I’ve never liked the notion of talking about economic “science” — it’s much too raw and imperfect a discipline to be paired casually with things like chemistry or biology, and in general when someone talks about economics as a science I immediately suspect that I’m hearing someone who doesn’t know that models are only models. Still, when I was younger I firmly believed that economics was a field that progressed over time, that every generation knew more than the generation before.

The question now is whether that’s still true. In 1971 it was clear that economists knew a lot that they hadn’t known in 1931. Is that clear when we compare 2011 with 1971? I think you can actually make the case that in important ways the profession knew more in 1971 than it does now.

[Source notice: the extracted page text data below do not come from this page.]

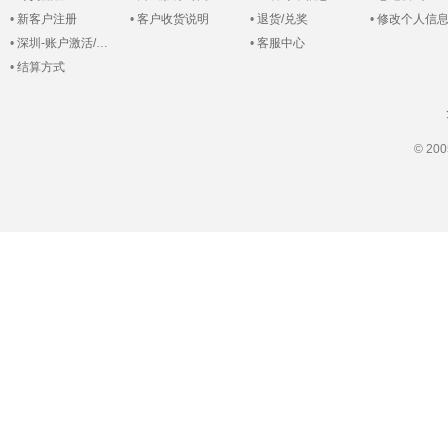
•
新客户注册
•
客户收货说明
•
退货/兑奖
•
修改个人信
•
深圳-账户激活/登录
•
客服中心
•
结算方式
© 2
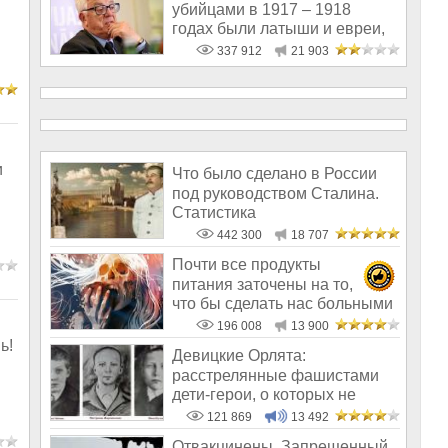
убийцами в 1917 – 1918
годах были латыши и евреи,
а не русс
337 912
21 903
и
Что было сделано в России
под руководством Сталина.
Статистика
442 300
18 707
Почти все продукты
питания заточены на то,
что бы сделать нас больными
и бесплодным
196 008
13 900
ь!
Девицкие Орлята:
расстрелянные фашистами
дети-герои, о которых не
рассказывают в шк
121 869
13 492
Отвакцинены. Запрещенный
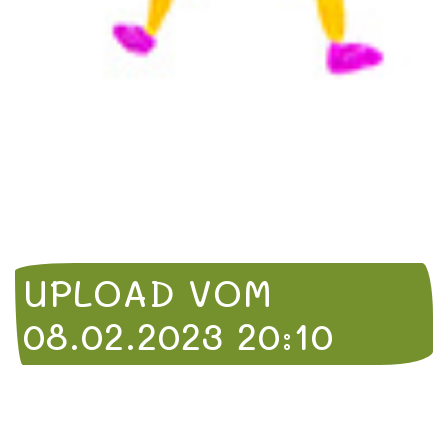
UPLOAD VOM
08.02.2023 20:10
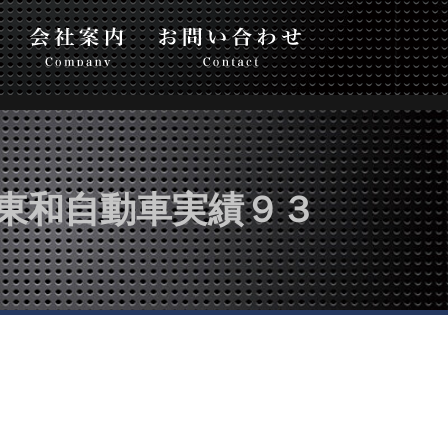
い合わせ
東和自動車実績９３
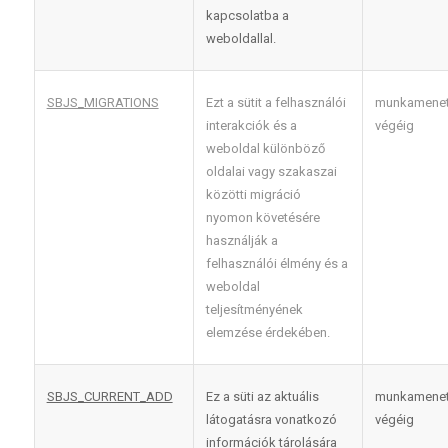
kapcsolatba a
weboldallal.
SBJS_MIGRATIONS
Ezt a sütit a felhasználói
munkamene
interakciók és a
végéig
weboldal különböző
oldalai vagy szakaszai
közötti migráció
nyomon követésére
használják a
felhasználói élmény és a
weboldal
teljesítményének
elemzése érdekében.
SBJS_CURRENT_ADD
Ez a süti az aktuális
munkamene
látogatásra vonatkozó
végéig
információk tárolására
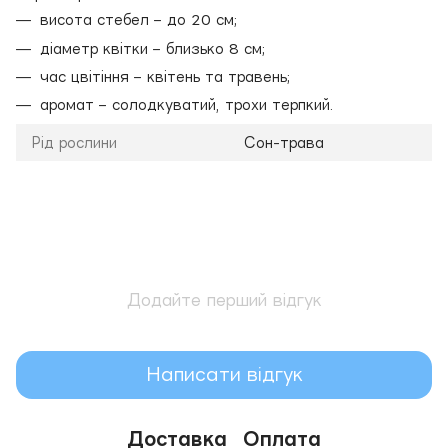
висота стебел – до 20 см;
діаметр квітки – близько 8 см;
час цвітіння – квітень та травень;
аромат – солодкуватий, трохи терпкий.
Рід рослини
Сон-трава
Додайте перший відгук
Написати відгук
Доставка
Оплата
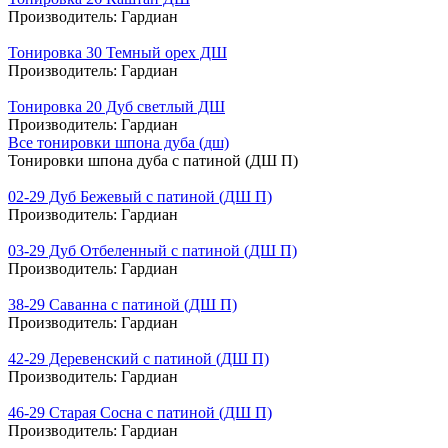
Производитель:
Гардиан
Тонировка 30 Темный орех ДШ
Производитель:
Гардиан
Тонировка 20 Дуб светлый ДШ
Производитель:
Гардиан
Все тонировки шпона дуба (дш)
Тонировки шпона дуба с патиной (ДШ П)
02-29 Дуб Бежевый с патиной (ДШ П)
Производитель:
Гардиан
03-29 Дуб Отбеленный с патиной (ДШ П)
Производитель:
Гардиан
38-29 Саванна с патиной (ДШ П)
Производитель:
Гардиан
42-29 Деревенский с патиной (ДШ П)
Производитель:
Гардиан
46-29 Старая Сосна с патиной (ДШ П)
Производитель:
Гардиан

Every time I read something like this, I am reminded of my own tiny brush with academic economics as an undergraduate in the 1960s. I wanted to understand how the world worked, so I enrolled in Econ 1, looking for a new way to think. But instead, I was asked to master manipulating (very simple) models that described nothing I'd ever observed around me. The only human activity that I'd seen that seemed to function at all as these models suggested was the amateur marijuana sales market. Perhaps that was the epitome of this "free market"? So I went back to studying history, absorbed what I know of economic thought through The Worldly Philosophers, a bit of Marx, a dose of Samir Amin, and other economic historians, and wondered just what these econ guys thought they were doing.

It's scary to read a winner of the Nobel prize in economics having similar thoughts from within the profession.